Electronic excitations and spin interactions in chromium trihalides from embedded many-body wavefunctions.

Although chromium trihalides are widely regarded as a promising class of two-dimensional magnets for next-generation devices, an accurate description of their electronic structure and magnetic interactions has proven challenging to achieve. Here, we quantify electronic excitations and spin interactions in Cr X 3 ( X = Cl, Br, I) using embedded many-body wavefunction calculations and fully generalized spin Hamiltonians. We find that the three trihalides feature comparable d -shell excitations, consisting of a high-spin 4 A 2 ( t 2 g 3 e g 0 ) ground state lying 1.5-1.7 eV below the first excited state 4 T 2 ( t 2 g 2 e g 1 ). CrCl 3 exhibits a single-ion anisotropy A sia  = - 0.02 meV, while the Cr spin-3/2 moments are ferromagnetically coupled through bilinear and biquadratic exchange interactions of J 1  = - 0.97 meV and J 2  = - 0.05 meV, respectively. The corresponding values for CrBr 3 and CrI 3 increase to A sia  = -0.08 meV and A sia = - 0.12 meV for the single-ion anisotropy, J 1  = -1.21 meV, J 2  = -0.05 meV and J 1  = -1.38 meV, J 2  = -0.06 meV for the exchange couplings, respectively. We find that the overall magnetic anisotropy is defined by the interplay between A sia and A dip due to magnetic dipole-dipole interaction that favors in-plane orientation of magnetic moments in ferromagnetic monolayers and bulk layered magnets.
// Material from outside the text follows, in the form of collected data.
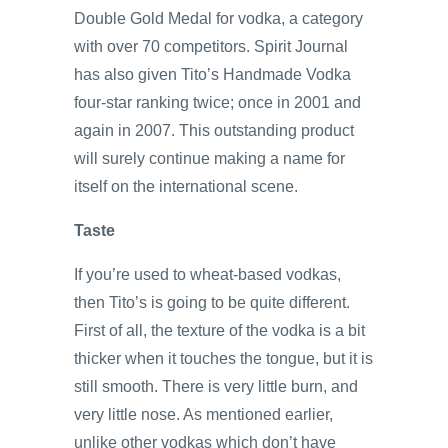
Double Gold Medal for vodka, a category
with over 70 competitors. Spirit Journal
has also given Tito’s Handmade Vodka
four-star ranking twice; once in 2001 and
again in 2007. This outstanding product
will surely continue making a name for
itself on the international scene.
Taste
If you’re used to wheat-based vodkas,
then Tito’s is going to be quite different.
First of all, the texture of the vodka is a bit
thicker when it touches the tongue, but it is
still smooth. There is very little burn, and
very little nose. As mentioned earlier,
unlike other vodkas which don’t have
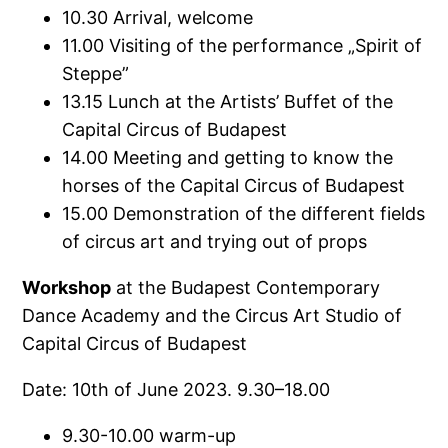
10.30 Arrival, welcome
11.00 Visiting of the performance „Spirit of
Steppe”
13.15 Lunch at the Artists’ Buffet of the
Capital Circus of Budapest
14.00 Meeting and getting to know the
horses of the Capital Circus of Budapest
15.00 Demonstration of the different fields
of circus art and trying out of props
Workshop
at the Budapest Contemporary
Dance Academy and the Circus Art Studio of
Capital Circus of Budapest
Date: 10th of June 2023. 9.30–18.00
9.30-10.00 warm-up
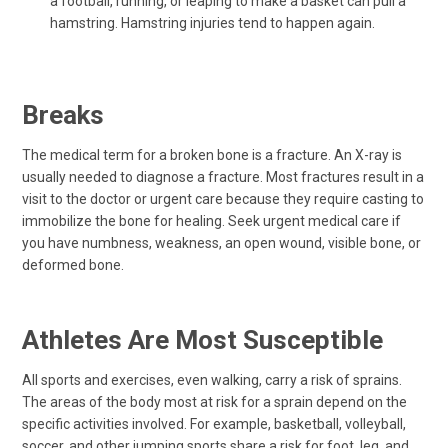
a football, running, or leaping to make a basket can pull a
hamstring. Hamstring injuries tend to happen again.
Breaks
The medical term for a broken bone is a fracture. An X-ray is
usually needed to diagnose a fracture. Most fractures result in a
visit to the doctor or urgent care because they require casting to
immobilize the bone for healing. Seek urgent medical care if
you have numbness, weakness, an open wound, visible bone, or
deformed bone.
Athletes Are Most Susceptible
All sports and exercises, even walking, carry a risk of sprains.
The areas of the body most at risk for a sprain depend on the
specific activities involved. For example, basketball, volleyball,
soccer, and other jumping sports share a risk for foot, leg, and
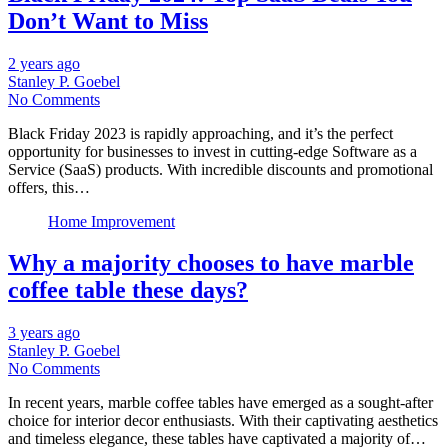
Don’t Want to Miss
2 years ago
Stanley P. Goebel
No Comments
Black Friday 2023 is rapidly approaching, and it’s the perfect
opportunity for businesses to invest in cutting-edge Software as a
Service (SaaS) products. With incredible discounts and promotional
offers, this…
Home Improvement
Why a majority chooses to have marble
coffee table these days?
3 years ago
Stanley P. Goebel
No Comments
In recent years, marble coffee tables have emerged as a sought-after
choice for interior decor enthusiasts. With their captivating aesthetics
and timeless elegance, these tables have captivated a majority of…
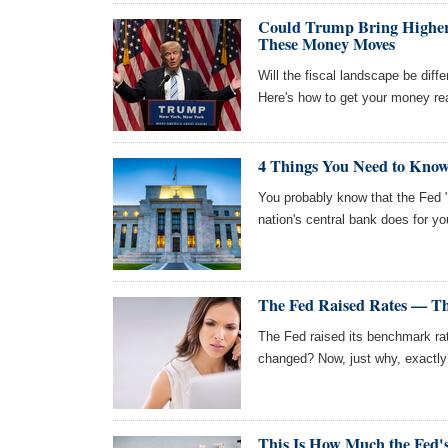
Could Trump Bring Higher I
These Money Moves
Will the fiscal landscape be dif
Here's how to get your money rea
4 Things You Need to Know
You probably know that the Fed "
nation's central bank does for 
The Fed Raised Rates — T
The Fed raised its benchmark r
changed? Now, just why, exactly
This Is How Much the Fed's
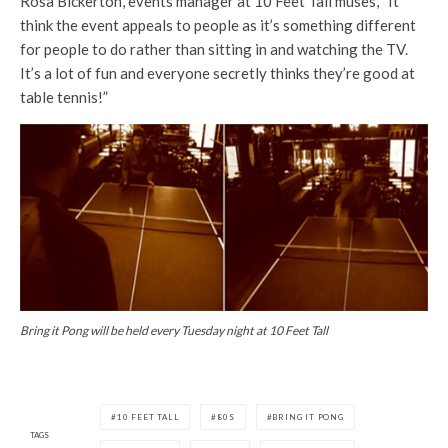
Rosa Bickerton, events manager at 10 Feet Tall muses, “It
think the event appeals to people as it’s something different
for people to do rather than sitting in and watching the TV.
It’s a lot of fun and everyone secretly thinks they’re good at
table tennis!”
Bring it Pong will be held every Tuesday night at 10 Feet Tall
10 FEET TALL
80S
BRING IT PONG
TAGS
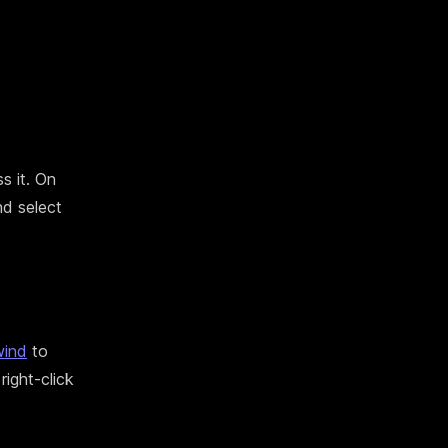
s it. On
nd select
ind
to
right-click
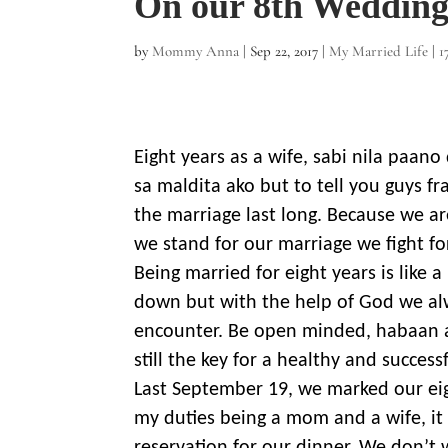
On our 8th Wedding
by
Mommy Anna
|
Sep 22, 2017
|
My Married Life
|
1
Eight years as a wife, sabi nila paan
sa maldita ako but to tell you guys f
the marriage last long. Because we a
we stand for our marriage we fight fo
Being married for eight years is like 
down but with the help of God we alw
encounter. Be open minded, habaan 
still the key for a healthy and success
Last September 19, we marked our eig
my duties being a mom and a wife, it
The competition between the two contributions sets CrCl 3 and CrI 3 as the easy-plane ( A sia + A dip >0) and easy-axis ( A sia + A dip <0) ferromagnets, respectively. The differences between the magnets trace back to the atomic radii of the halogen ligands and the magnitude of spin-orbit coupling. Our findings are in excellent agreement with recent experiments, thus providing reference values for the fundamental interactions in chromium trihalides.